• **TASKS TO PERFORM**
1. List every web address that appears in the forum thread about Hegel's dialectic.
2. Pick up the forum thread on Hegel's dialectic after its final post and write the next few replies.

• **PAGE EXCERPT**
◆ ◆ ◆
Hegel's dialectic is """problematic"""

Hegel's dialectic is """problematic""".

>(1) a beginning proposition called a thesis, (2) a negation of that thesis called the antithesis, and (3) a synthesis whereby the two conflicting ideas are reconciled to form a new proposition.

Isn't this basically classed as a golden mean fallacy?

en.wikipedia.org/wiki/Argument_to_moderation

...because it only works if both sides of the argument have worthwhile ideas, which is not always the case (no matter how much you argue about socialism vs capitalism, capitalism always comes out on top).

Other urls found in this thread:

plato.stanford.edu/entries/hegel-dialectics/
en.wikipedia.org/wiki/Thesis,_antithesis,_synthesis
hegel.net/en/faq.htm
twitter.com/SFWRedditGifs

The real problem with the dialectic is that it conflates logical contradiction with contradictory forces in the world.

i hope this is just bait, but in case it's not, thesis, antithesis > synthesis was described by Fichte and has nothing to do with hegelian dialectics.

FUCK OFF
THIS HAS NOTHING TO DO WITH HEGEL

Yes it's often misattributed to Hegel but he was basically describing Helgelian dialectic.

Man that is an awful lot of long words to describe two people debating something and coming to a conclusion.
◆ ◆ ◆
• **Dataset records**
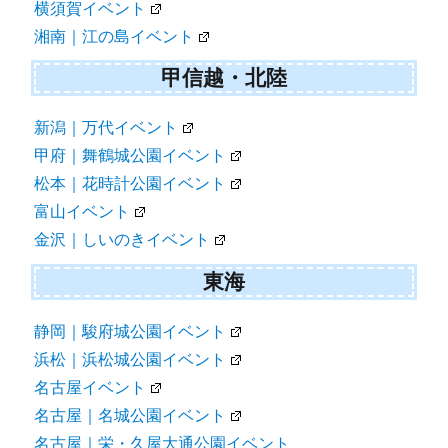
横須賀イベント
湘南｜江の島イベント
甲信越・北陸
新潟｜万代イベント
甲府｜舞鶴城公園イベント
松本｜花時計公園イベント
富山イベント
金沢｜しいのきイベント
東海
静岡｜駿府城公園イベント
浜松｜浜松城公園イベント
名古屋イベント
名古屋｜名城公園イベント
名古屋｜栄・久屋大通公園イベント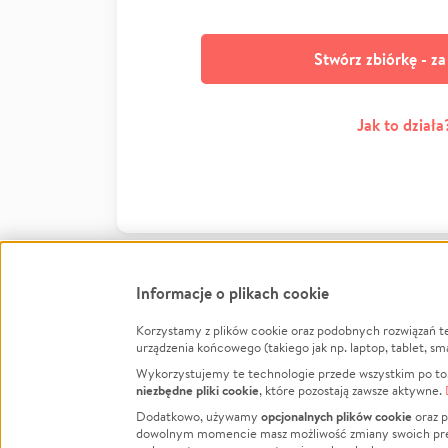
Stwórz zbiórkę - z
Jak to działa
Informacje o plikach cookie
Korzystamy z plików cookie oraz podobnych rozwiązań t
Infor
urządzenia końcowego (takiego jak np. laptop, tablet, sm
Wykorzystujemy te technologie przede wszystkim po to,
Jak to 
niezbędne pliki cookie
, które pozostają zawsze aktywne.
Facebook
Twitter
Instagram
Regula
opcjonalnych plików cookie
Dodatkowo, używamy
oraz p
dowolnym momencie masz możliwość zmiany swoich prefere
Polity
◆ ◆ ◆
• **TASK RESPONSES**
1.
en.wikipedia.org/wiki/Argument_to_moderation
plato.stanford.edu/entries/hegel-dialectics/
en.wikipedia.org/wiki/Thesis,_antithesis,_synthesis
hegel.net/en/faq.htm
twitter.com/SFWRedditGifs

2.
>linking to Wikipedia pages for informal fallacies

plato.stanford.edu/entries/hegel-dialectics/

>one concept is introduced as a “thesis” or positive concept, which then develops into a second concept that negates or is opposed to the first or is its “antithesis”, which in turn leads to a third concept, the “synthesis”, that unifies the first two

Are you a school teacher from the early 2000s? Do you not understand how references work?

...

Care to inform a primary source? That's right: there's none. Just stupid anglos repeating the same BS about a philosopher they never read.

Lectures on the Philosophy of World History.

Not an argument

I'm pretty sure I read that in a logic textbook.

WHY ARE YOU ALL SO STUPID

>Hegel never used the term himself. It originated with Johann Fichte.[1]
en.wikipedia.org/wiki/Thesis,_antithesis,_synthesis

I know, I already conceded that terminology was Fichte's. The concept of the dialectic, which is similar to that described as thesis-antithesis-synthesis, is outlined in Philosophy of World History with plenty of examples.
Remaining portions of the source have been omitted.